------ Records provided ------
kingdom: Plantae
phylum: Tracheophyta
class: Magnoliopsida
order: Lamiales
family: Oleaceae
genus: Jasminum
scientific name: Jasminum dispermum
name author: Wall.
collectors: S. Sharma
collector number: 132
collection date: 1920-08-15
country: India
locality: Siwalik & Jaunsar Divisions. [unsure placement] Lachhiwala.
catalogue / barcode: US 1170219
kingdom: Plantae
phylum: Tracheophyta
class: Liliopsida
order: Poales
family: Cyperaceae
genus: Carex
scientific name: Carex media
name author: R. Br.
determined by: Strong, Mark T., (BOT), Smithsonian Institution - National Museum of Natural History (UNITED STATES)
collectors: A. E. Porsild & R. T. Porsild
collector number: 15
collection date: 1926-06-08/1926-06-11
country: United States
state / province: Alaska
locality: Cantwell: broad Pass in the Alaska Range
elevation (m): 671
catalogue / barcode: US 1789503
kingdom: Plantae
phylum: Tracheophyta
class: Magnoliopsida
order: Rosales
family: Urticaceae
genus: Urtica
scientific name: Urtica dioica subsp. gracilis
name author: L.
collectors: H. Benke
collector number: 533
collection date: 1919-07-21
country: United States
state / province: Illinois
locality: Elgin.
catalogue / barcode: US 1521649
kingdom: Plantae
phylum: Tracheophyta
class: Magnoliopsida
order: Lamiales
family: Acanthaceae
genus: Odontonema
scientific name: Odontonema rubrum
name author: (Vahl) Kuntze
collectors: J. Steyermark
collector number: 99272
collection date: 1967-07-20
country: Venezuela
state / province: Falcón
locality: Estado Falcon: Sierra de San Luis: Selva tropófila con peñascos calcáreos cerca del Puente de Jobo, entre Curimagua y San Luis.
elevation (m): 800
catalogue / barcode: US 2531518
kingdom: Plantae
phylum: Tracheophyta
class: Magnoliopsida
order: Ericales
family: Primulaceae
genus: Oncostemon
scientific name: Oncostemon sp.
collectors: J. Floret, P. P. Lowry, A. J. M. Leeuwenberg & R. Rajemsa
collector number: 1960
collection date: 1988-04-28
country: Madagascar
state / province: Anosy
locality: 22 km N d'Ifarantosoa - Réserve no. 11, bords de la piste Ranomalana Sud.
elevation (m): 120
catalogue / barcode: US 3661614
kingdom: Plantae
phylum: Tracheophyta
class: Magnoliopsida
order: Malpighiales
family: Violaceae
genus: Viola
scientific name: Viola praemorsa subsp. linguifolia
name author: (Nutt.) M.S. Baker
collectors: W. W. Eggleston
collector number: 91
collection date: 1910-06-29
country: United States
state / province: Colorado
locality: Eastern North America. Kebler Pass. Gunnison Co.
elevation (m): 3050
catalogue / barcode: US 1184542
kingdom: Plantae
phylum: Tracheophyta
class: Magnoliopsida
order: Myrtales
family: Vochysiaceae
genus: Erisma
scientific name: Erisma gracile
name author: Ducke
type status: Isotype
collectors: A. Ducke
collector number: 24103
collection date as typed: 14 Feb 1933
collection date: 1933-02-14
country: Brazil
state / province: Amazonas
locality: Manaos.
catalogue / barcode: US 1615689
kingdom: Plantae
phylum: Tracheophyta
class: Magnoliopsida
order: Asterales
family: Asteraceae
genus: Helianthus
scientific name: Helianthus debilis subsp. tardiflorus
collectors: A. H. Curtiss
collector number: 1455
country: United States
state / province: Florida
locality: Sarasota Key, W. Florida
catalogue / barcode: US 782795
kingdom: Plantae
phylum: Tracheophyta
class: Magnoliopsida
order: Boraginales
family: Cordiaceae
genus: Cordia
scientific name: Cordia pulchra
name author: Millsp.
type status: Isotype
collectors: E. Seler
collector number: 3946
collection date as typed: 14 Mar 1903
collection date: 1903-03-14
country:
------
Could you retype every line of the listing above, character for character, from first to last?

Solution to the problem:
kingdom: Plantae
phylum: Tracheophyta
class: Magnoliopsida
order: Lamiales
family: Oleaceae
genus: Jasminum
scientific name: Jasminum dispermum
name author: Wall.
collectors: S. Sharma
collector number: 132
collection date: 1920-08-15
country: India
locality: Siwalik & Jaunsar Divisions. [unsure placement] Lachhiwala.
catalogue / barcode: US 1170219
kingdom: Plantae
phylum: Tracheophyta
class: Liliopsida
order: Poales
family: Cyperaceae
genus: Carex
scientific name: Carex media
name author: R. Br.
determined by: Strong, Mark T., (BOT), Smithsonian Institution - National Museum of Natural History (UNITED STATES)
collectors: A. E. Porsild & R. T. Porsild
collector number: 15
collection date: 1926-06-08/1926-06-11
country: United States
state / province: Alaska
locality: Cantwell: broad Pass in the Alaska Range
elevation (m): 671
catalogue / barcode: US 1789503
kingdom: Plantae
phylum: Tracheophyta
class: Magnoliopsida
order: Rosales
family: Urticaceae
genus: Urtica
scientific name: Urtica dioica subsp. gracilis
name author: L.
collectors: H. Benke
collector number: 533
collection date: 1919-07-21
country: United States
state / province: Illinois
locality: Elgin.
catalogue / barcode: US 1521649
kingdom: Plantae
phylum: Tracheophyta
class: Magnoliopsida
order: Lamiales
family: Acanthaceae
genus: Odontonema
scientific name: Odontonema rubrum
name author: (Vahl) Kuntze
collectors: J. Steyermark
collector number: 99272
collection date: 1967-07-20
country: Venezuela
state / province: Falcón
locality: Estado Falcon: Sierra de San Luis: Selva tropófila con peñascos calcáreos cerca del Puente de Jobo, entre Curimagua y San Luis.
elevation (m): 800
catalogue / barcode: US 2531518
kingdom: Plantae
phylum: Tracheophyta
class: Magnoliopsida
order: Ericales
family: Primulaceae
genus: Oncostemon
scientific name: Oncostemon sp.
collectors: J. Floret, P. P. Lowry, A. J. M. Leeuwenberg & R. Rajemsa
collector number: 1960
collection date: 1988-04-28
country: Madagascar
state / province: Anosy
locality: 22 km N d'Ifarantosoa - Réserve no. 11, bords de la piste Ranomalana Sud.
elevation (m): 120
catalogue / barcode: US 3661614
kingdom: Plantae
phylum: Tracheophyta
class: Magnoliopsida
order: Malpighiales
family: Violaceae
genus: Viola
scientific name: Viola praemorsa subsp. linguifolia
name author: (Nutt.) M.S. Baker
collectors: W. W. Eggleston
collector number: 91
collection date: 1910-06-29
country: United States
state / province: Colorado
locality: Eastern North America. Kebler Pass. Gunnison Co.
elevation (m): 3050
catalogue / barcode: US 1184542
kingdom: Plantae
phylum: Tracheophyta
class: Magnoliopsida
order: Myrtales
family: Vochysiaceae
genus: Erisma
scientific name: Erisma gracile
name author: Ducke
type status: Isotype
collectors: A. Ducke
collector number: 24103
collection date as typed: 14 Feb 1933
collection date: 1933-02-14
country: Brazil
state / province: Amazonas
locality: Manaos.
catalogue / barcode: US 1615689
kingdom: Plantae
phylum: Tracheophyta
class: Magnoliopsida
order: Asterales
family: Asteraceae
genus: Helianthus
scientific name: Helianthus debilis subsp. tardiflorus
collectors: A. H. Curtiss
collector number: 1455
country: United States
state / province: Florida
locality: Sarasota Key, W. Florida
catalogue / barcode: US 782795
kingdom: Plantae
phylum: Tracheophyta
class: Magnoliopsida
order: Boraginales
family: Cordiaceae
genus: Cordia
scientific name: Cordia pulchra
name author: Millsp.
type status: Isotype
collectors: E. Seler
collector number: 3946
collection date as typed: 14 Mar 1903
collection date: 1903-03-14
country:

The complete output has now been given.